Derivations into n-th duals of ideals of Banach algebras

TL;DR

This paper introduces new notions of amenability for Banach algebras based on their n-th duals of ideals, exploring relationships between these properties and existing concepts.

Contribution

It defines n-I-weak amenability and n-ideally amenability for Banach algebras and investigates their interrelations and distinctions.

Findings

Established relationships between n-I-weak and m-J-weak amenability.

Characterized conditions under which Banach algebras are n-ideally amenable.

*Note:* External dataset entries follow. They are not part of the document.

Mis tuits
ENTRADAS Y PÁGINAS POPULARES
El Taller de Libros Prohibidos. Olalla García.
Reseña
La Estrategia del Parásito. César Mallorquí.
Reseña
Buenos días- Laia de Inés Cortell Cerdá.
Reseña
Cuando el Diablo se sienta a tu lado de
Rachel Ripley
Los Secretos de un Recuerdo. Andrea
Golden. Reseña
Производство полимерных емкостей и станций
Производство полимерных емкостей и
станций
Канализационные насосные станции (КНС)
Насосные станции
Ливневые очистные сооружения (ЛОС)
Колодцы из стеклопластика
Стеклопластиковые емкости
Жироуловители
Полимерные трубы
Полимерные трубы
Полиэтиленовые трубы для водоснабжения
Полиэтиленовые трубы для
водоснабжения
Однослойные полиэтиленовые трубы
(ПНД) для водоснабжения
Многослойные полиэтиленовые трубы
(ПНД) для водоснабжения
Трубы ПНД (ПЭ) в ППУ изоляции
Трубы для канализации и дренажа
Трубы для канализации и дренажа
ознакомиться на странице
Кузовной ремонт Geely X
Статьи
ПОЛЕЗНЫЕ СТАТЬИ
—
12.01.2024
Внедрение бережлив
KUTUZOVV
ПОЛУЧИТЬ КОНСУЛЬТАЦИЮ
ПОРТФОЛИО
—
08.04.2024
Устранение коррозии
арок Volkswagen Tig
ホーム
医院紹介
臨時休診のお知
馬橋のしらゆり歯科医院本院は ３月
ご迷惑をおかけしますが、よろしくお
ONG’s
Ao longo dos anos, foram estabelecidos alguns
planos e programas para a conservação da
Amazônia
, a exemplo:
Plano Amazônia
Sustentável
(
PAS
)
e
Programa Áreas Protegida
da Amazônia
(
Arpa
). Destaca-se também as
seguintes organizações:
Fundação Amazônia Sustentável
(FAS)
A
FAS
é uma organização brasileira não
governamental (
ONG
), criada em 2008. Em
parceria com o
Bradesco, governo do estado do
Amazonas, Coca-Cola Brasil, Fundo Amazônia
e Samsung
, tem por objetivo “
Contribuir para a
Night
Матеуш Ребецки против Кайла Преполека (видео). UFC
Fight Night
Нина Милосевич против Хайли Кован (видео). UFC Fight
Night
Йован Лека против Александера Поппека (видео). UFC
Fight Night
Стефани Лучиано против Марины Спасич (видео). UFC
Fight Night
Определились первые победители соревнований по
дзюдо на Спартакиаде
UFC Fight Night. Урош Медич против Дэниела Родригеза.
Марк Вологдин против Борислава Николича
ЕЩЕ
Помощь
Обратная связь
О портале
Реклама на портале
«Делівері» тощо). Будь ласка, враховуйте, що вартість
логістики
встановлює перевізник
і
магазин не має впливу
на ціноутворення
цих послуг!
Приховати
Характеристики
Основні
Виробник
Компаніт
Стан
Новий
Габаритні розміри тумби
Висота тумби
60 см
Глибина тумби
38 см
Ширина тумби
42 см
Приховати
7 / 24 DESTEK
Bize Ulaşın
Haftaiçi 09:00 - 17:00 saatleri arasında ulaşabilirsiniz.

Provided insights into the structure of Banach algebras via dual space properties.

Abstract

We introduce two notions of amenability for a Banach algebra $\cal A$. Let $n\in \Bbb N$ and let $I$ be a closed two-sided ideal in $\cal A$, $\cal A$ is $n-I-$weakly amenable if the first cohomology group of $\cal A$ with coefficients in the n-th dual space $I^{(n)}$ is zero; i.e., $H^1({\cal A},I^{(n)})=\{0\}$. Further, $\cal A$ is n-ideally amenable if $\cal A$ is $n-I-$weakly amenable for every closed two-sided ideal $I$ in $\cal A$. We find some relationships of $n-I-$ weak amenability and $m-J-$ weak amenability for some different m and n or for different closed ideals $I$ and $J$ of $\cal A$.